Urban video : Santiago de Chile (Chili)

Une dérive qui commence par le Palais de la Moneda qui fut partiellement détruit par les bombardements du coup d’État du 11 septembre 1973 dirigé par Augusto Pinochet. C’est dans ses murs que Salvador Allende, alors président, fut assassiné. Son corps sera discrètement sorti par une porte dérobée. Le sentiment de cette perte pénètre cette traversée de la ville.

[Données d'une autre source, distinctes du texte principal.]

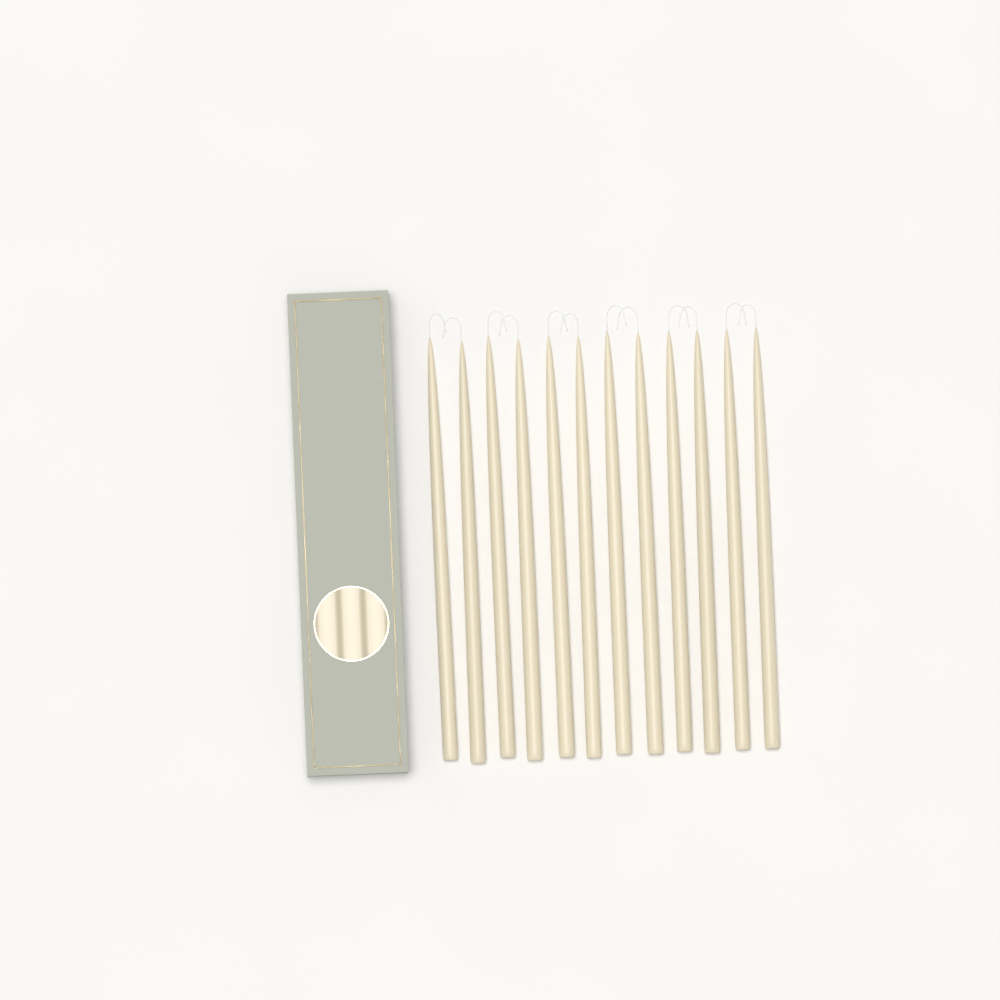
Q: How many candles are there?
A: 12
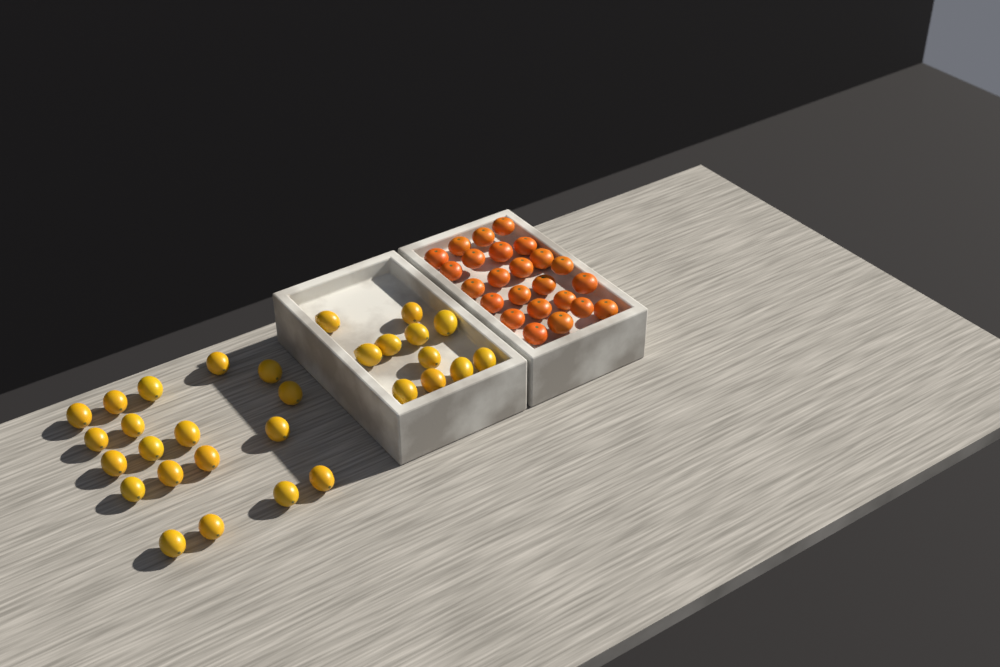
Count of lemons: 30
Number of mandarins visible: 24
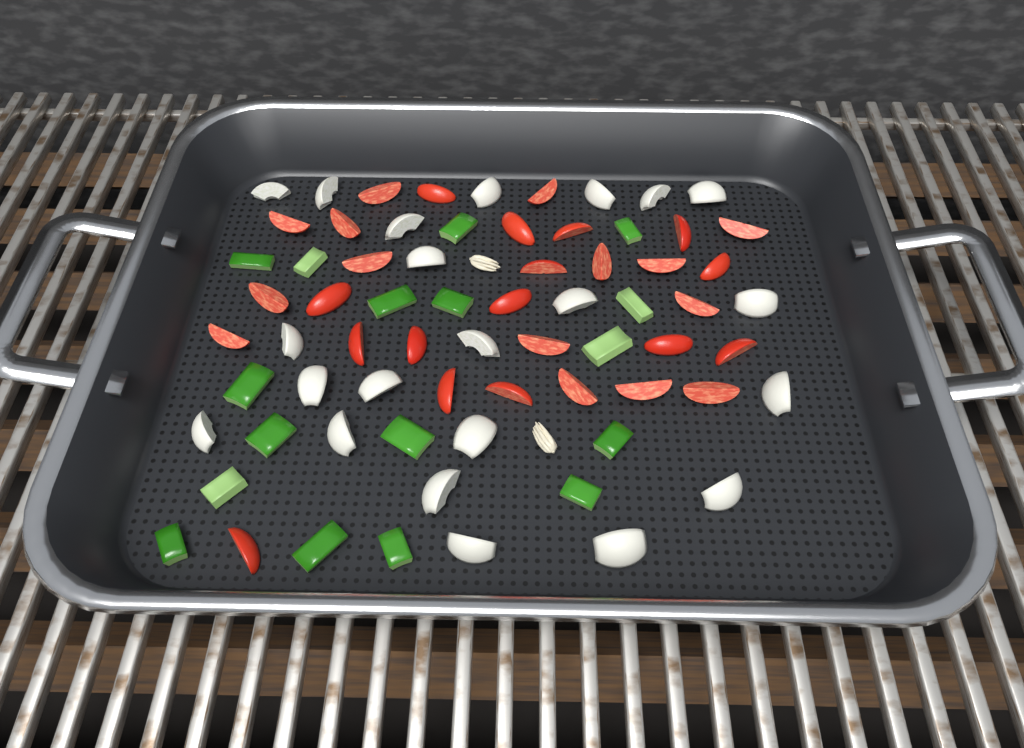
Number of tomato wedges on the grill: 30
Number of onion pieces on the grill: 22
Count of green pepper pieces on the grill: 17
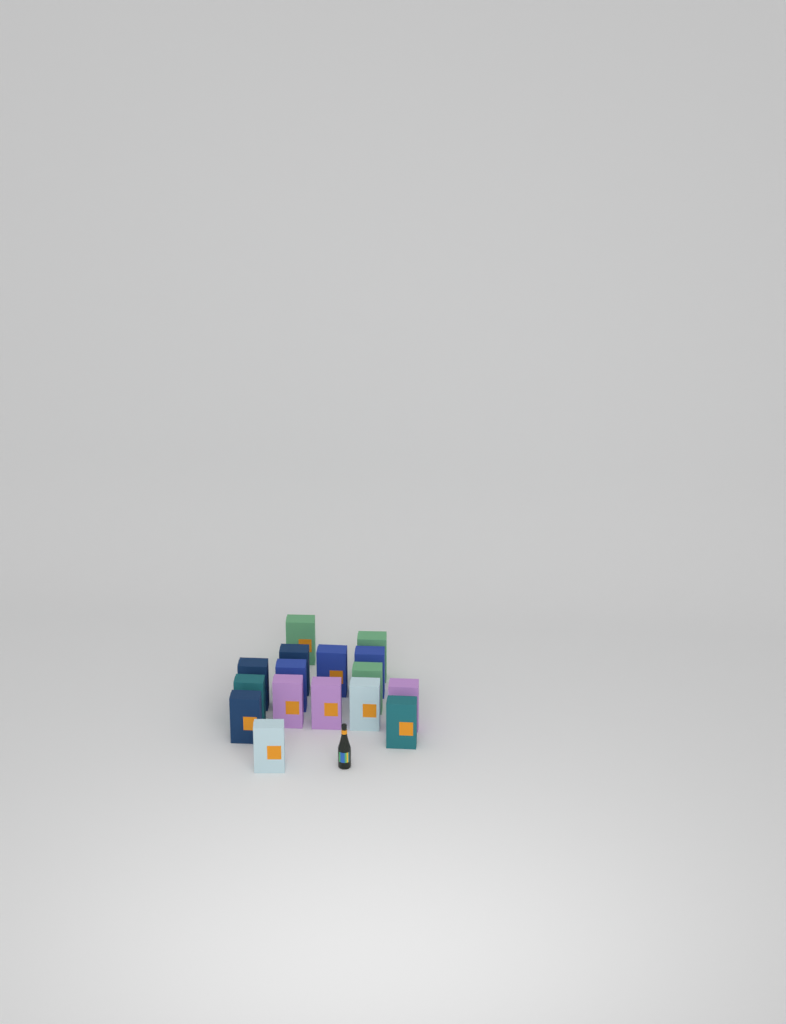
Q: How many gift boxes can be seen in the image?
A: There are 16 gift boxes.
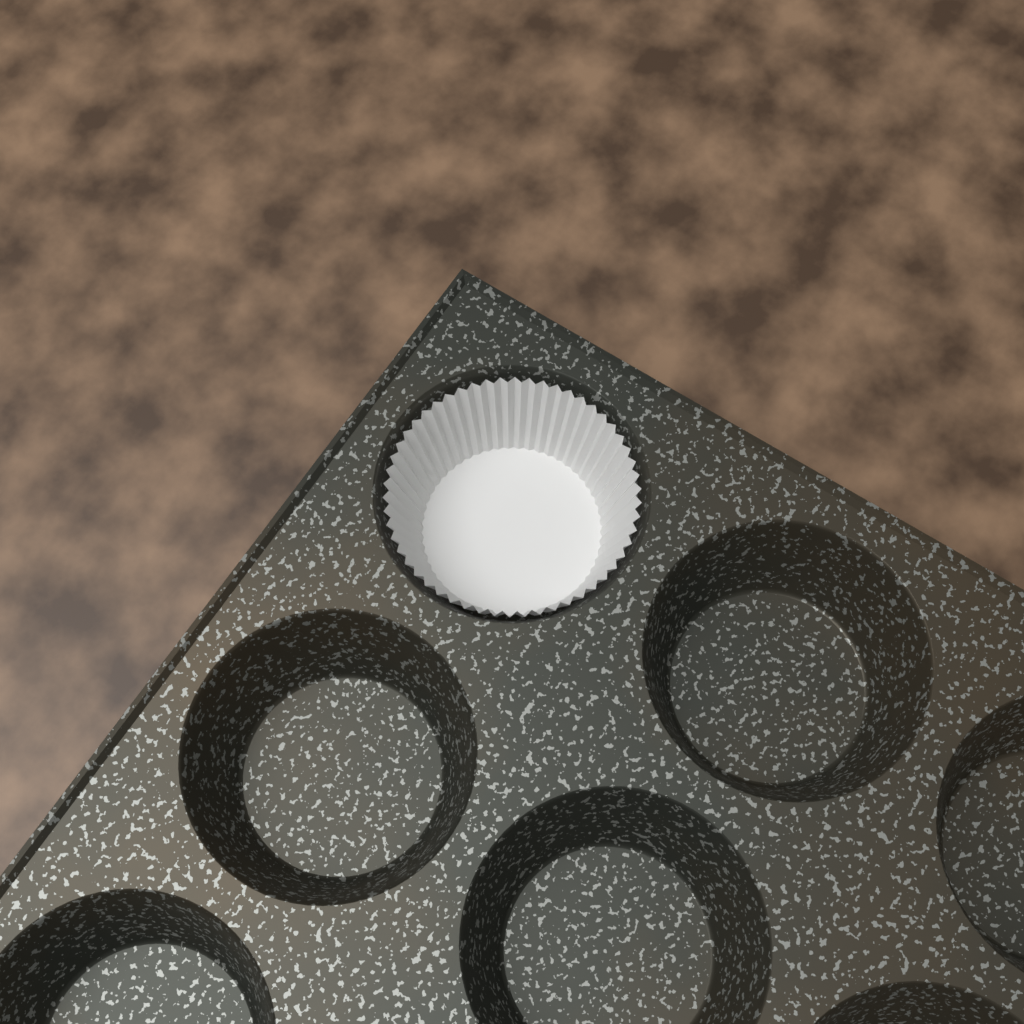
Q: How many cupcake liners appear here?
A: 1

La dérive produit une attitude, une forme assujettie au hasard et fait apparaître une vision personnelle de la ville traversée. Dans cette dérive, un trajet s’invente, un trajet qui tient compte à la fois de la géographie physique mais aussi de ma relation psychique à l’espace et aux personnes. Cette marche dans la ville devient une performance dont le résultat est une forme plastique, documentaire. Le territoire est représenté comme une expérience.
Dans ce rapport à la représentation de la ville, l’improvisation structure le désir de filmer et chaque plan n’est jamais tourné deux fois. L’intuition me fait déclencher l’enregistrement, sans jamais savoir ce qu’il va se produire. Filmer devient ainsi un acte performatif.
Avec ce dispositif, l’instant, où la caméra pénètre le réel et le modifie, apparaît et questionne le processus “documentaire”. Cette dérive prend la forme d’un montage d’ambiances singulières liées à la diversité des espaces urbains traversés et des personnes rencontrées. Elle produit un collage urbain, une vision personnelle et esthétique de la ville.

Urban video est une série qui s’enrichit et se construit dans le temps.

2006
Durée / Duration : 11 min.
Support de tournage : DV


Drifting off produces an attitude, a form which is subject to chance, and gives a personal vision of passing through the town. In this drifting off, the journey begins to take account not only of the physical geography but also of the psychic relation to the place and people. This walking through town becomes a performance whose result is a plastic form, a documentary. The territory is represented like an experience. In this representation of the town, improvisation structures the desire to film and each shot is only filmed once. Intuition makes me start recording, never knowing in advance what is going to happen. Thus, filming becomes an act of performance. With this plan of action, it’s the moment when the camera penetrates reality and modifies it that creates and questions the ‘documentary’ process. This drifting off takes the form of the editing of singular atmospheres linked to the diversity of the urban spaces and the people encountered in them. It creates an urban collage, a personal esthetical vision of the town. Urban video is a series which enriches and constructs itself through time.